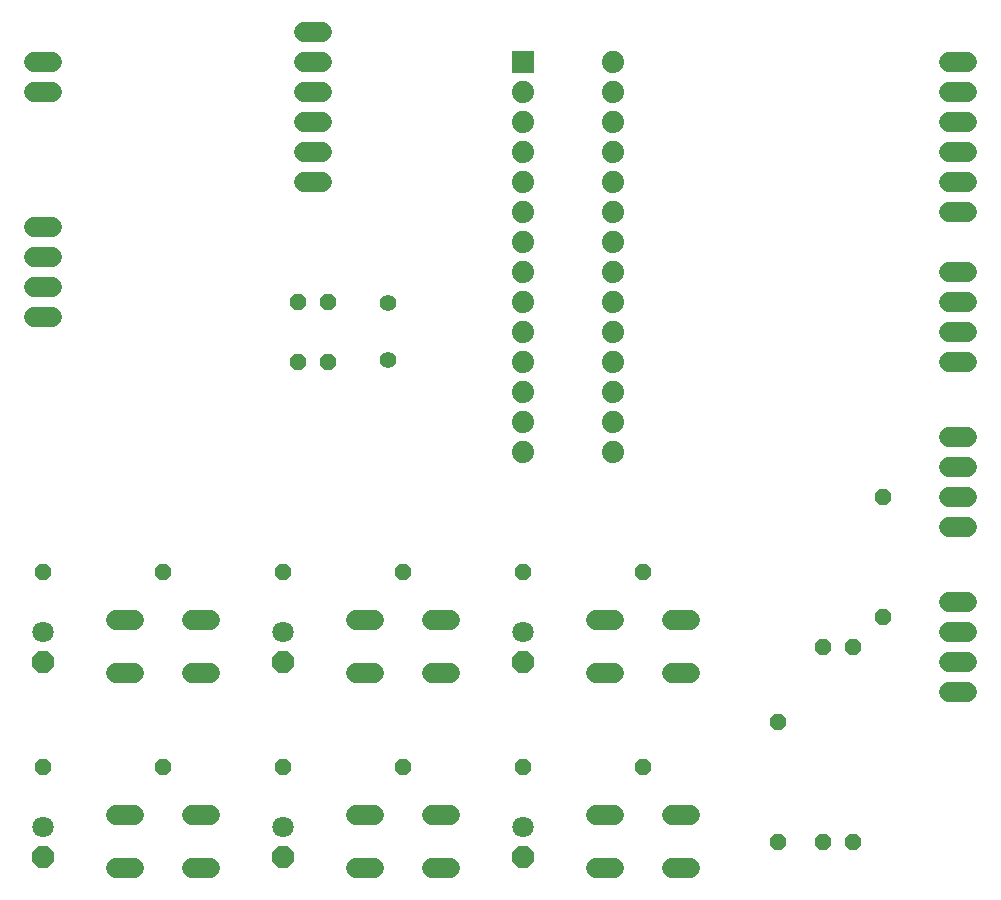
<source format=gts>
G75*
%MOIN*%
%OFA0B0*%
%FSLAX25Y25*%
%IPPOS*%
%LPD*%
%AMOC8*
5,1,8,0,0,1.08239X$1,22.5*
%
%ADD10OC8,0.07100*%
%ADD11C,0.07100*%
%ADD12OC8,0.05600*%
%ADD13C,0.06800*%
%ADD14C,0.05600*%
%ADD15R,0.07400X0.07400*%
%ADD16C,0.07400*%
D10*
X0027000Y0027884D03*
X0027000Y0092884D03*
X0107000Y0092884D03*
X0107000Y0027884D03*
X0187000Y0027884D03*
X0187000Y0092884D03*
D11*
X0187000Y0102884D03*
X0187000Y0037884D03*
X0107000Y0037884D03*
X0107000Y0102884D03*
X0027000Y0102884D03*
X0027000Y0037884D03*
D12*
X0027000Y0057884D03*
X0067000Y0057884D03*
X0107000Y0057884D03*
X0147000Y0057884D03*
X0187000Y0057884D03*
X0227000Y0057884D03*
X0272000Y0072884D03*
X0287000Y0097884D03*
X0297000Y0097884D03*
X0307000Y0107884D03*
X0307000Y0147884D03*
X0227000Y0122884D03*
X0187000Y0122884D03*
X0147000Y0122884D03*
X0107000Y0122884D03*
X0067000Y0122884D03*
X0027000Y0122884D03*
X0112000Y0192884D03*
X0122000Y0192884D03*
X0122000Y0212884D03*
X0112000Y0212884D03*
X0272000Y0032884D03*
X0287000Y0032884D03*
X0297000Y0032884D03*
D13*
X0242800Y0023984D02*
X0236800Y0023984D01*
X0236800Y0041784D02*
X0242800Y0041784D01*
X0217200Y0041784D02*
X0211200Y0041784D01*
X0211200Y0023984D02*
X0217200Y0023984D01*
X0162800Y0023984D02*
X0156800Y0023984D01*
X0156800Y0041784D02*
X0162800Y0041784D01*
X0137200Y0041784D02*
X0131200Y0041784D01*
X0131200Y0023984D02*
X0137200Y0023984D01*
X0082800Y0023984D02*
X0076800Y0023984D01*
X0076800Y0041784D02*
X0082800Y0041784D01*
X0057200Y0041784D02*
X0051200Y0041784D01*
X0051200Y0023984D02*
X0057200Y0023984D01*
X0057200Y0088984D02*
X0051200Y0088984D01*
X0051200Y0106784D02*
X0057200Y0106784D01*
X0076800Y0106784D02*
X0082800Y0106784D01*
X0082800Y0088984D02*
X0076800Y0088984D01*
X0131200Y0088984D02*
X0137200Y0088984D01*
X0137200Y0106784D02*
X0131200Y0106784D01*
X0156800Y0106784D02*
X0162800Y0106784D01*
X0162800Y0088984D02*
X0156800Y0088984D01*
X0211200Y0088984D02*
X0217200Y0088984D01*
X0236800Y0088984D02*
X0242800Y0088984D01*
X0242800Y0106784D02*
X0236800Y0106784D01*
X0217200Y0106784D02*
X0211200Y0106784D01*
X0329000Y0102884D02*
X0335000Y0102884D01*
X0335000Y0092884D02*
X0329000Y0092884D01*
X0329000Y0082884D02*
X0335000Y0082884D01*
X0335000Y0112884D02*
X0329000Y0112884D01*
X0329000Y0137884D02*
X0335000Y0137884D01*
X0335000Y0147884D02*
X0329000Y0147884D01*
X0329000Y0157884D02*
X0335000Y0157884D01*
X0335000Y0167884D02*
X0329000Y0167884D01*
X0329000Y0192884D02*
X0335000Y0192884D01*
X0335000Y0202884D02*
X0329000Y0202884D01*
X0329000Y0212884D02*
X0335000Y0212884D01*
X0335000Y0222884D02*
X0329000Y0222884D01*
X0329000Y0242884D02*
X0335000Y0242884D01*
X0335000Y0252884D02*
X0329000Y0252884D01*
X0329000Y0262884D02*
X0335000Y0262884D01*
X0335000Y0272884D02*
X0329000Y0272884D01*
X0329000Y0282884D02*
X0335000Y0282884D01*
X0335000Y0292884D02*
X0329000Y0292884D01*
X0120000Y0292884D02*
X0114000Y0292884D01*
X0114000Y0282884D02*
X0120000Y0282884D01*
X0120000Y0272884D02*
X0114000Y0272884D01*
X0114000Y0262884D02*
X0120000Y0262884D01*
X0120000Y0252884D02*
X0114000Y0252884D01*
X0114000Y0302884D02*
X0120000Y0302884D01*
X0030000Y0292884D02*
X0024000Y0292884D01*
X0024000Y0282884D02*
X0030000Y0282884D01*
X0030000Y0237884D02*
X0024000Y0237884D01*
X0024000Y0227884D02*
X0030000Y0227884D01*
X0030000Y0217884D02*
X0024000Y0217884D01*
X0024000Y0207884D02*
X0030000Y0207884D01*
D14*
X0142000Y0212384D03*
X0142000Y0193384D03*
D15*
X0187000Y0292884D03*
D16*
X0187000Y0282884D03*
X0187000Y0272884D03*
X0187000Y0262884D03*
X0187000Y0252884D03*
X0187000Y0242884D03*
X0187000Y0232884D03*
X0187000Y0222884D03*
X0187000Y0212884D03*
X0187000Y0202884D03*
X0187000Y0192884D03*
X0187000Y0182884D03*
X0187000Y0172884D03*
X0187000Y0162884D03*
X0217000Y0162884D03*
X0217000Y0172884D03*
X0217000Y0182884D03*
X0217000Y0192884D03*
X0217000Y0202884D03*
X0217000Y0212884D03*
X0217000Y0222884D03*
X0217000Y0232884D03*
X0217000Y0242884D03*
X0217000Y0252884D03*
X0217000Y0262884D03*
X0217000Y0272884D03*
X0217000Y0282884D03*
X0217000Y0292884D03*
M02*

</source>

▶ _Request_: Among the lines above, find the one with "X0107000Y0037884D03*" and the one with "X0272000Y0072884D03*". Quote both and everything between them, exactly.

▶ _Response area_:
X0107000Y0037884D03*
X0107000Y0102884D03*
X0027000Y0102884D03*
X0027000Y0037884D03*
D12*
X0027000Y0057884D03*
X0067000Y0057884D03*
X0107000Y0057884D03*
X0147000Y0057884D03*
X0187000Y0057884D03*
X0227000Y0057884D03*
X0272000Y0072884D03*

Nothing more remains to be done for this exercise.